◆ **Problem to work on**: Every line below between the line holding "Full Product stage" and the line holding "Module A5 captures", inclusive, should be repeated exactly, and all other lines omitted.

◆ **Saved data entries**:
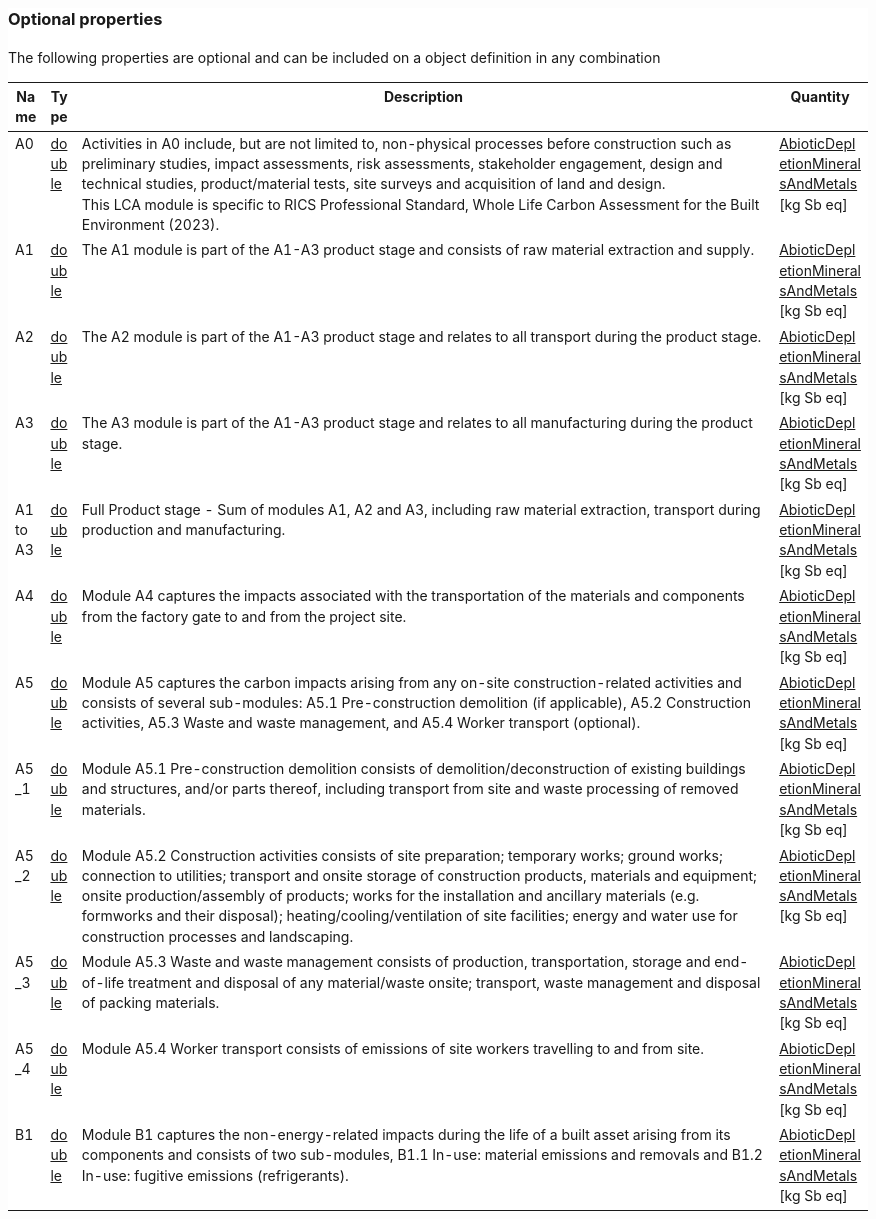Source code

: 


### Optional properties

The following properties are optional and can be included on a object definition in any combination

| Name             | Type             | Description      | Quantity         |
|------------------|------------------|------------------|------------------|
| A0 | [double](https://learn.microsoft.com/en-us/dotnet/api/System.Double?view=netstandard-2.0) | Activities in A0 include, but are not limited to, non-physical processes before construction such as preliminary studies, impact assessments, risk assessments, stakeholder engagement, design and technical studies, product/material tests, site surveys and acquisition of land and design.<br>This LCA module is specific to RICS Professional Standard, Whole Life Carbon Assessment for the Built Environment (2023). | [AbioticDepletionMineralsAndMetals](/api/oM/Dimensional/Quantities/Attributes/AbioticDepletionMineralsAndMetals) [kg Sb eq] |
| A1 | [double](https://learn.microsoft.com/en-us/dotnet/api/System.Double?view=netstandard-2.0) | The A1 module is part of the A1-A3 product stage and consists of raw material extraction and supply. | [AbioticDepletionMineralsAndMetals](/api/oM/Dimensional/Quantities/Attributes/AbioticDepletionMineralsAndMetals) [kg Sb eq] |
| A2 | [double](https://learn.microsoft.com/en-us/dotnet/api/System.Double?view=netstandard-2.0) | The A2 module is part of the A1-A3 product stage and relates to all transport during the product stage. | [AbioticDepletionMineralsAndMetals](/api/oM/Dimensional/Quantities/Attributes/AbioticDepletionMineralsAndMetals) [kg Sb eq] |
| A3 | [double](https://learn.microsoft.com/en-us/dotnet/api/System.Double?view=netstandard-2.0) | The A3 module is part of the A1-A3 product stage and relates to all manufacturing during the product stage. | [AbioticDepletionMineralsAndMetals](/api/oM/Dimensional/Quantities/Attributes/AbioticDepletionMineralsAndMetals) [kg Sb eq] |
| A1toA3 | [double](https://learn.microsoft.com/en-us/dotnet/api/System.Double?view=netstandard-2.0) | Full Product stage - Sum of modules A1, A2 and A3, including raw material extraction, transport during production and manufacturing. | [AbioticDepletionMineralsAndMetals](/api/oM/Dimensional/Quantities/Attributes/AbioticDepletionMineralsAndMetals) [kg Sb eq] |
| A4 | [double](https://learn.microsoft.com/en-us/dotnet/api/System.Double?view=netstandard-2.0) | Module A4 captures the impacts associated with the transportation of the materials and components from the factory gate to and from the project site. | [AbioticDepletionMineralsAndMetals](/api/oM/Dimensional/Quantities/Attributes/AbioticDepletionMineralsAndMetals) [kg Sb eq] |
| A5 | [double](https://learn.microsoft.com/en-us/dotnet/api/System.Double?view=netstandard-2.0) | Module A5 captures the carbon impacts arising from any on-site construction-related activities and consists of several sub-modules: A5.1 Pre-construction demolition (if applicable), A5.2 Construction activities, A5.3 Waste and waste management, and A5.4 Worker transport (optional). | [AbioticDepletionMineralsAndMetals](/api/oM/Dimensional/Quantities/Attributes/AbioticDepletionMineralsAndMetals) [kg Sb eq] |
| A5_1 | [double](https://learn.microsoft.com/en-us/dotnet/api/System.Double?view=netstandard-2.0) | Module A5.1 Pre-construction demolition consists of demolition/deconstruction of existing buildings and structures, and/or parts thereof, including transport from site and waste processing of removed materials. | [AbioticDepletionMineralsAndMetals](/api/oM/Dimensional/Quantities/Attributes/AbioticDepletionMineralsAndMetals) [kg Sb eq] |
| A5_2 | [double](https://learn.microsoft.com/en-us/dotnet/api/System.Double?view=netstandard-2.0) | Module A5.2 Construction activities consists of site preparation; temporary works; ground works; connection to utilities; transport and onsite storage of construction products, materials and equipment; onsite production/assembly of products; works for the installation and ancillary materials (e.g. formworks and their disposal); heating/cooling/ventilation of site facilities; energy and water use for construction processes and landscaping. | [AbioticDepletionMineralsAndMetals](/api/oM/Dimensional/Quantities/Attributes/AbioticDepletionMineralsAndMetals) [kg Sb eq] |
| A5_3 | [double](https://learn.microsoft.com/en-us/dotnet/api/System.Double?view=netstandard-2.0) | Module A5.3 Waste and waste management consists of production, transportation, storage and end-of-life treatment and disposal of any material/waste onsite; transport, waste management and disposal of packing materials. | [AbioticDepletionMineralsAndMetals](/api/oM/Dimensional/Quantities/Attributes/AbioticDepletionMineralsAndMetals) [kg Sb eq] |
| A5_4 | [double](https://learn.microsoft.com/en-us/dotnet/api/System.Double?view=netstandard-2.0) | Module A5.4 Worker transport consists of emissions of site workers travelling to and from site. | [AbioticDepletionMineralsAndMetals](/api/oM/Dimensional/Quantities/Attributes/AbioticDepletionMineralsAndMetals) [kg Sb eq] |
| B1 | [double](https://learn.microsoft.com/en-us/dotnet/api/System.Double?view=netstandard-2.0) | Module B1 captures the non-energy-related impacts during the life of a built asset arising from its components and consists of two sub-modules, B1.1 In-use: material emissions and removals and B1.2 In-use: fugitive emissions (refrigerants). | [AbioticDepletionMineralsAndMetals](/api/oM/Dimensional/Quantities/Attributes/AbioticDepletionMineralsAndMetals) [kg Sb eq] |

◆ **Exercise output**:
| A1toA3 | [double](https://learn.microsoft.com/en-us/dotnet/api/System.Double?view=netstandard-2.0) | Full Product stage - Sum of modules A1, A2 and A3, including raw material extraction, transport during production and manufacturing. | [AbioticDepletionMineralsAndMetals](/api/oM/Dimensional/Quantities/Attributes/AbioticDepletionMineralsAndMetals) [kg Sb eq] |
| A4 | [double](https://learn.microsoft.com/en-us/dotnet/api/System.Double?view=netstandard-2.0) | Module A4 captures the impacts associated with the transportation of the materials and components from the factory gate to and from the project site. | [AbioticDepletionMineralsAndMetals](/api/oM/Dimensional/Quantities/Attributes/AbioticDepletionMineralsAndMetals) [kg Sb eq] |
| A5 | [double](https://learn.microsoft.com/en-us/dotnet/api/System.Double?view=netstandard-2.0) | Module A5 captures the carbon impacts arising from any on-site construction-related activities and consists of several sub-modules: A5.1 Pre-construction demolition (if applicable), A5.2 Construction activities, A5.3 Waste and waste management, and A5.4 Worker transport (optional). | [AbioticDepletionMineralsAndMetals](/api/oM/Dimensional/Quantities/Attributes/AbioticDepletionMineralsAndMetals) [kg Sb eq] |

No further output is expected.